DATASET RECORDS:
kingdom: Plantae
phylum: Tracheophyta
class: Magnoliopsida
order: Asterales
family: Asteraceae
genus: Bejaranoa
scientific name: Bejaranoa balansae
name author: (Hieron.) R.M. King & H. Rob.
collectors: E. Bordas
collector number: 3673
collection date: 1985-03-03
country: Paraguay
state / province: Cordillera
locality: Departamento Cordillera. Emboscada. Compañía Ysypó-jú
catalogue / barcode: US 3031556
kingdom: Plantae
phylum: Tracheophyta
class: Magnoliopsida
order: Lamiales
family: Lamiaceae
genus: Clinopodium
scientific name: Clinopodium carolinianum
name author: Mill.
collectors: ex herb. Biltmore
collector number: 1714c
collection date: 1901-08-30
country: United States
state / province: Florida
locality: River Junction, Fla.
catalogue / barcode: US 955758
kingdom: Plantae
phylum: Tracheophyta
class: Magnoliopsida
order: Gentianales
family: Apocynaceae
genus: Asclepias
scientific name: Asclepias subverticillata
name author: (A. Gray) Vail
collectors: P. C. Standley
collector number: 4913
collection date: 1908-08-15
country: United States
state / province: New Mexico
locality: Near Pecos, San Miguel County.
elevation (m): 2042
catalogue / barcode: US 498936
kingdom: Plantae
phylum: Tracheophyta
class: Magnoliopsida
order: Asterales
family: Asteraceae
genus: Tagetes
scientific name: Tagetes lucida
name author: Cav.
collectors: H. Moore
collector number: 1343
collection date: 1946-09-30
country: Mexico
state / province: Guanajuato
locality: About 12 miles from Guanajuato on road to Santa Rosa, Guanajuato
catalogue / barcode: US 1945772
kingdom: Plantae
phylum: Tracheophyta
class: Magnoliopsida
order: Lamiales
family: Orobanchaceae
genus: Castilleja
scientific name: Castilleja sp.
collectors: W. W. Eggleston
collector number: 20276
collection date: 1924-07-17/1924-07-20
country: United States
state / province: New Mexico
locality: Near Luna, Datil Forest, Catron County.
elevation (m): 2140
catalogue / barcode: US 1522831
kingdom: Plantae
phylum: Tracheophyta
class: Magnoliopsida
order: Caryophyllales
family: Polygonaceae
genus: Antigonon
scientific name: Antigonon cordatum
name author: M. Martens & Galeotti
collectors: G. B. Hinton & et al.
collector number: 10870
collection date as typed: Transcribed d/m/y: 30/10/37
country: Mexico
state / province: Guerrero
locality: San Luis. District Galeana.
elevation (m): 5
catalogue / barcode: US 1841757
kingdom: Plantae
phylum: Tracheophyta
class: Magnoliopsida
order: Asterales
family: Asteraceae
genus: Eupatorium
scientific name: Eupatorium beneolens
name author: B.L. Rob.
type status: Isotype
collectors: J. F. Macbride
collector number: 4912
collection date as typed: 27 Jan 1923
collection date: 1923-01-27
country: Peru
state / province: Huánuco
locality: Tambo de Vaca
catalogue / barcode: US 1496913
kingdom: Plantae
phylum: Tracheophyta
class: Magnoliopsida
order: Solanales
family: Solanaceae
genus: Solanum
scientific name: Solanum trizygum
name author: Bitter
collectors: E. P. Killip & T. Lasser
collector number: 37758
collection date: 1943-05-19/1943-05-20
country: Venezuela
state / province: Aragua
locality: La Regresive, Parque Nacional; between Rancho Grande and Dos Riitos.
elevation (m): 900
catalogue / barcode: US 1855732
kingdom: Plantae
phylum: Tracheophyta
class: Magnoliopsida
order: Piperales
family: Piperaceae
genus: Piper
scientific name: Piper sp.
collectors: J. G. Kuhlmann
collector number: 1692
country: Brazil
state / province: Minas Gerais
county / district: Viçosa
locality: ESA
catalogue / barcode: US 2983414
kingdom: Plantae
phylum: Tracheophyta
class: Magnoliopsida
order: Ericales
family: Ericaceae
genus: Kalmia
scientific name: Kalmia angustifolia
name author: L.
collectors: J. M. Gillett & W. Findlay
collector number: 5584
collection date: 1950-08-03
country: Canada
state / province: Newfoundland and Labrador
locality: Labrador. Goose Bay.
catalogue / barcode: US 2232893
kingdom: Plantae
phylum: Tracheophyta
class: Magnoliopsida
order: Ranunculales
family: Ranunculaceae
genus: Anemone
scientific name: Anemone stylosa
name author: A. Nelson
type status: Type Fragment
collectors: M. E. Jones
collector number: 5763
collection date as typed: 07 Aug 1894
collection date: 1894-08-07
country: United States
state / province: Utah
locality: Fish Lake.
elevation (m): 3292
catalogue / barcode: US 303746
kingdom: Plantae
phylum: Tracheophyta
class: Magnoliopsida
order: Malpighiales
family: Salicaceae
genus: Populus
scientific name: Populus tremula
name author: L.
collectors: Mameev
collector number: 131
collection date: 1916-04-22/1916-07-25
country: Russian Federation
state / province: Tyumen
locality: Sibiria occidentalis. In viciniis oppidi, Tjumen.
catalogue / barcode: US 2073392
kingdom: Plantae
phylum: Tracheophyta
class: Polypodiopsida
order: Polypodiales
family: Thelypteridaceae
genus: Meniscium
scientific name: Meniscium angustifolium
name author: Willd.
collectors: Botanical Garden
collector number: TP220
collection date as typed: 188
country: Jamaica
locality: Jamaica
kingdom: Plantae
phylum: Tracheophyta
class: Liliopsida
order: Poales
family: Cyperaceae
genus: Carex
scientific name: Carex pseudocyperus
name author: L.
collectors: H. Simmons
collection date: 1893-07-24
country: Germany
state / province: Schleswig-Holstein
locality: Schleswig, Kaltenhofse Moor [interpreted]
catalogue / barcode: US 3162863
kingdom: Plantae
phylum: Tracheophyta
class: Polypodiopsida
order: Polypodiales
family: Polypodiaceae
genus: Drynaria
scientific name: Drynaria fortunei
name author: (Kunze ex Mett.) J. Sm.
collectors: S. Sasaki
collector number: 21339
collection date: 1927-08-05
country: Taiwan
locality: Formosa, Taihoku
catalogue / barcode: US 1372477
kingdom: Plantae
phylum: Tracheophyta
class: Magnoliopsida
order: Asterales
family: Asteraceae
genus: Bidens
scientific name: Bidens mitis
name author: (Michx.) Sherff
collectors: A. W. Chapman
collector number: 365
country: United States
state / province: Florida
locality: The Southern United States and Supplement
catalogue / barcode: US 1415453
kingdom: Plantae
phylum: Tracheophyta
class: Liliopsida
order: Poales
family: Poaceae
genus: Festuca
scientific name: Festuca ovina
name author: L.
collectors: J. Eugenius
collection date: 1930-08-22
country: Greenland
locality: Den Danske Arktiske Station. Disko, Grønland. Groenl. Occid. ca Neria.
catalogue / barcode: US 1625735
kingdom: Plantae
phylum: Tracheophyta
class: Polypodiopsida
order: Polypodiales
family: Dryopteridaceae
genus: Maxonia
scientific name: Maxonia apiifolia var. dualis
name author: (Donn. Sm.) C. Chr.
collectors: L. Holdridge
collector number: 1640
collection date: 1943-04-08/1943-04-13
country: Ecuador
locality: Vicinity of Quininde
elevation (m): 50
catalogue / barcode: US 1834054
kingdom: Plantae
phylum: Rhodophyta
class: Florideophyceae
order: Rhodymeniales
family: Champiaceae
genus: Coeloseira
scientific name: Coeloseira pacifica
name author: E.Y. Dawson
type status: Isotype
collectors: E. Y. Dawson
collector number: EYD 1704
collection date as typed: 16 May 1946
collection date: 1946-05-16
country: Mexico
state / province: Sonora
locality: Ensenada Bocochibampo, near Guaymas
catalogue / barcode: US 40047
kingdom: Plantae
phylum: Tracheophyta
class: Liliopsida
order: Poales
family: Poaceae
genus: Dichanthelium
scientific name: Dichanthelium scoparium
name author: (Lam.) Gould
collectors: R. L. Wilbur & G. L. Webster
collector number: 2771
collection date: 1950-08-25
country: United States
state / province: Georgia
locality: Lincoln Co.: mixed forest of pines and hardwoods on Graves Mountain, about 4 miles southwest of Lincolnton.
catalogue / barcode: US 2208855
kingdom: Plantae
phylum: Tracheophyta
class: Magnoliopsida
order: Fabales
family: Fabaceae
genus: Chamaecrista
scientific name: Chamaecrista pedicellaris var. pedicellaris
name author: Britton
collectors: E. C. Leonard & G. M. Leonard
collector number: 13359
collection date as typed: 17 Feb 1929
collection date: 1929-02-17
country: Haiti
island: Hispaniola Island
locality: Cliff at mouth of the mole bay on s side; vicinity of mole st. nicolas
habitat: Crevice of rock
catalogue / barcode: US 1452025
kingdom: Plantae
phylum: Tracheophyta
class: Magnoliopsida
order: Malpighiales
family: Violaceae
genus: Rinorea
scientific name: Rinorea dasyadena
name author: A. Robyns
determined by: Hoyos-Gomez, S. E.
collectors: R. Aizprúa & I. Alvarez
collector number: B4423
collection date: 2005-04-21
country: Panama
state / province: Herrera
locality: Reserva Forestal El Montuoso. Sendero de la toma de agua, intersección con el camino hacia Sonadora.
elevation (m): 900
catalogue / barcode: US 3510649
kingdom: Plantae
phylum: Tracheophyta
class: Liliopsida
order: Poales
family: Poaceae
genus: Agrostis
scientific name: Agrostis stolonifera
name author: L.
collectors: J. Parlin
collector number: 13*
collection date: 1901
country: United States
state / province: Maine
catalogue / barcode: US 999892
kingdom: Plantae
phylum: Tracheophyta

WORK TO BE COMPLETED:
Give the lines from the one containing "collectors: Botanical Garden" up to and including the one containing "scientific name: Bidens mitis", renaming "collector number" as "field number" and leaving everything else unchanged.

OUTPUT OF THE EXERCISE:
collectors: Botanical Garden
field number: TP220
collection date as typed: 188
country: Jamaica
locality: Jamaica
kingdom: Plantae
phylum: Tracheophyta
class: Liliopsida
order: Poales
family: Cyperaceae
genus: Carex
scientific name: Carex pseudocyperus
name author: L.
collectors: H. Simmons
collection date: 1893-07-24
country: Germany
state / province: Schleswig-Holstein
locality: Schleswig, Kaltenhofse Moor [interpreted]
catalogue / barcode: US 3162863
kingdom: Plantae
phylum: Tracheophyta
class: Polypodiopsida
order: Polypodiales
family: Polypodiaceae
genus: Drynaria
scientific name: Drynaria fortunei
name author: (Kunze ex Mett.) J. Sm.
collectors: S. Sasaki
field number: 21339
collection date: 1927-08-05
country: Taiwan
locality: Formosa, Taihoku
catalogue / barcode: US 1372477
kingdom: Plantae
phylum: Tracheophyta
class: Magnoliopsida
order: Asterales
family: Asteraceae
genus: Bidens
scientific name: Bidens mitis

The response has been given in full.